You see, much of my coolant system knowledge came from that pickup, which for unknown reasons kept blowing out it's water pump.  So we got rid of that.  And for a few years, we had both a minivan and a Eagle Vision TSI.  The Eagle did not last nearly as long as the minivan did, but eventually, the Minivan became a problem, but it did do very well by being donated to the local high school automotive department.  That was, I'm certain, where my son got bit by the mechanic bug - taking apart and fixing some parts of our then-former minivan.

And then another minivan rolled into our lives, and that stretched it's life out until we could get the Expedition.  Which is now soon to be formerly ours.

My wife, about a year and a half ago now, decided a non-running vehicle was not cool for our family, and found a way to manage to fund a not-that-old Ford Explorer.  I am not a fan of that vehicle in many ways.  The now-required-by-law backup camera brings inboard a large video display.  I honestly believe that those should be outlawed as distracting, because if I want to adjust the fan to blow warm air to defog my windshield, I want to reach down to where the buttons and levers are, and make that adjustment, instead of having to pull off the road, put my attention on the view screen, find the "Environment" button from where it's hiding in this particular display configuration, change the temperature slider on the screen, change the fan speed on the screen, then ... well, that's minor.  When I want to change radio stations, I really miss the buttons right there on the front of the unit.  

No, I'm not a luddite.  I'm a driving purist.  I believe that when you are responsible for controlling a rolling hunk of metal that weighs at least half a ton and is moving at seventy or more miles an hour, your attention should be on the road - forward, backward, left and right.  Not down to the right for where the freaking button is this time.  
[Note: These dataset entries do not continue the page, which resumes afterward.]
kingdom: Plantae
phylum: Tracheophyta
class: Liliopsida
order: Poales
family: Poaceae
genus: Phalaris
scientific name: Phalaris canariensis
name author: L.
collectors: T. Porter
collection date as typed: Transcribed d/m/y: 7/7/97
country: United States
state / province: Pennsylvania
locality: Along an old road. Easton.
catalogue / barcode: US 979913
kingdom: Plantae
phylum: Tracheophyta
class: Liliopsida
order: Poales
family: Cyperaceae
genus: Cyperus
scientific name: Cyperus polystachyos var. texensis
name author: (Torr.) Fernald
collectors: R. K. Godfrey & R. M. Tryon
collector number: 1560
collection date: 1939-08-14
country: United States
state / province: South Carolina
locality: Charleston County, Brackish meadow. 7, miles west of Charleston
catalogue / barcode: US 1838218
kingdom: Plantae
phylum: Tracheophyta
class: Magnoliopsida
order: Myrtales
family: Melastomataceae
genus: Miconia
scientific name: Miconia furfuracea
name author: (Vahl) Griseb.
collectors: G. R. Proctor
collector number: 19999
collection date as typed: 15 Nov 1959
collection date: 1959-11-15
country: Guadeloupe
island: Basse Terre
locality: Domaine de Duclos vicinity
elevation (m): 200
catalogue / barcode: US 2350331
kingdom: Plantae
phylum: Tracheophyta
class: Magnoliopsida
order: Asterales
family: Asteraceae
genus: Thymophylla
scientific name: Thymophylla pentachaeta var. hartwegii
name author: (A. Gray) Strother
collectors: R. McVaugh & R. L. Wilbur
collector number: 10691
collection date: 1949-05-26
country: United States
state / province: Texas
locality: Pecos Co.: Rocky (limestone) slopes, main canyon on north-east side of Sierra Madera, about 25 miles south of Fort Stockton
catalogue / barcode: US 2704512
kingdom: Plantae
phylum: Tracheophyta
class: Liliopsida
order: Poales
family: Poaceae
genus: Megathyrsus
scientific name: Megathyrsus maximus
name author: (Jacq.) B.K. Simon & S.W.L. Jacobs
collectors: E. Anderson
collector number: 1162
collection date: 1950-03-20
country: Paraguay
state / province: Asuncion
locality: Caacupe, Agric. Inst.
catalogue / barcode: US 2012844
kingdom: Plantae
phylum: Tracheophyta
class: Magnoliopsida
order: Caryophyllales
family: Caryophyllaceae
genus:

Clearly, I'm not the product of a video-game world, used to poking touch screens all the time.  I am a baby boomer.  And for all those kids who say "hey boomer" dismissively, look, punk, some of those boomers and the Greatest Generation folk put a man on the moon in your history books.  Some of the technology - like the internet, etc - wouldn't exist without us.  So get used to it.  You damned kids.  Now get off my lawn.  Just kidding, you can walk all over, where ever you want to. There's plenty of fresh dogshit to step in.